How disgusting, depressing and infuriating.

On the other hand, I'm inspired by the young Obama volunteers who are out there campaigning in the midst of all these racist idiots. Throughout the primaries, I've been impressed by younger voters who are fired up about this election, getting so involved, turning out in huge numbers, and who seem much less concerned about someone's gender or race. Good for them.


Jeff said...

It's disheartening. Back in their heyday in the twenties, the Klan had their biggest membership in Indiana. In fact, one of my wife's great uncles (Claude or Harry, I forget which one) was a Kluxer in New York state.

You know, the first time I saw that photo was in my sociology textbook in my freshman year in college. It's one thing for a bunch of lynching murderers to be hanging around for a photo, but the thing I always found most chilling was the young feller playfully tugging on the thumb of his dull-eyed girlfriend. Now there's a fun night out on a date... Let's go for ice cream next...

cowboyangel said...

You're right - that's the scariest part of the photo.

Do you think this kind of ground-level racism is going to be a problem in the general election?

Jeff said...

Man, I don't know.... I thought the people who still felt this way weren't inclined to vote Democratic to begin with. I thought they'd already left the party a couple of decades ago, the ones that you would term reactionary.

What really frosts me was the self-fulfilling prophecy that played out here. The race card was played, and now it's being used as a rationale by the people who played it to stay alive in this contest. Then again, maybe it wouldn't have made any difference. Maybe this stuff really was latent out there after all.

cowboyangel said...

I thought they'd already left the party a couple of decades ago

Or four decades ago. I wonder how many of these people have been Democrats all along and how many are refugees from the Bush Republicans who decided to try something different? My feeling is that many were here all along but never had to deal with an African-American candidate before.

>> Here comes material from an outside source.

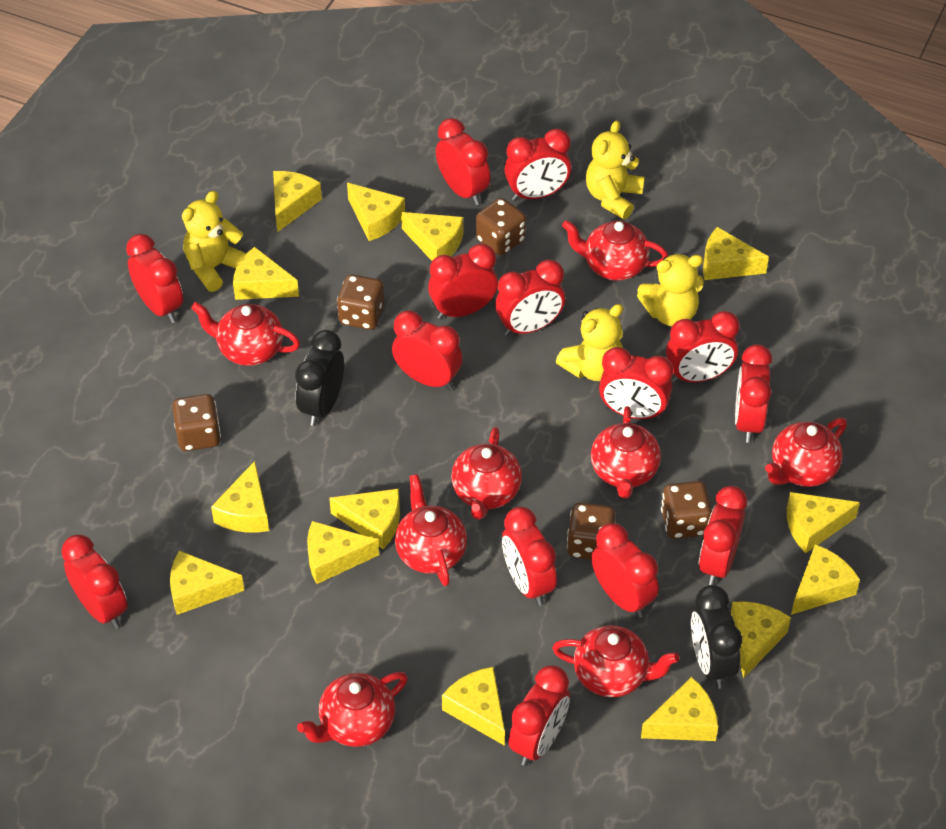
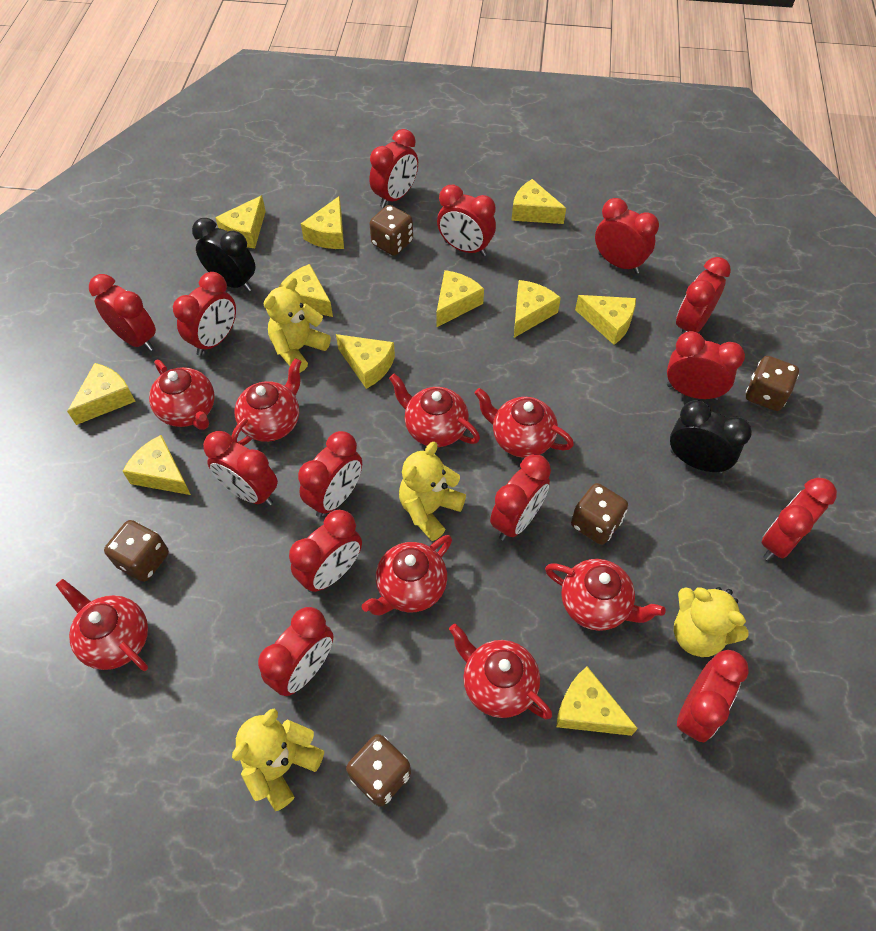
yellow cheese: [170,551,244,615] [211,461,269,533] [233,247,299,300] [273,171,322,232] [307,521,379,584] [329,489,400,549] [347,183,405,241] [401,212,463,261] [442,667,505,746] [641,677,718,741] [703,227,769,280] [731,601,791,679] [787,492,860,553] [791,544,860,615] = 14 -> [67,363,136,425] [122,435,191,495] [215,195,266,248] [279,264,333,317] [301,196,344,249] [336,334,395,389] [436,270,484,328] [511,179,566,224] [514,280,561,338] [556,666,638,736] [575,295,636,345] = 11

I do think the Clintons playing the race card will be incredibly damaging in the general election. It's given legitimacy to something really horrid and something that I'm not convinced the Republicans could've gotten away with as well if they had initiated it.

Liam said...

I still think Obama can change the minds of unexpected people, but I don't know about this level of troglodytism. The electoral math worries me a little bit. There has been talk about how no dem has won the general election and lost WV for a number of decades. That's not true -- Gore lost WV but won the election (he just lost the presidency, the idiot).

Still, so many things have changed this time around it's hard to tell. Tons of voter registration, tons of young people who will actually vote. They can more than compensate for the few knuckle-draggers who wouldn't be voting GOP anyway.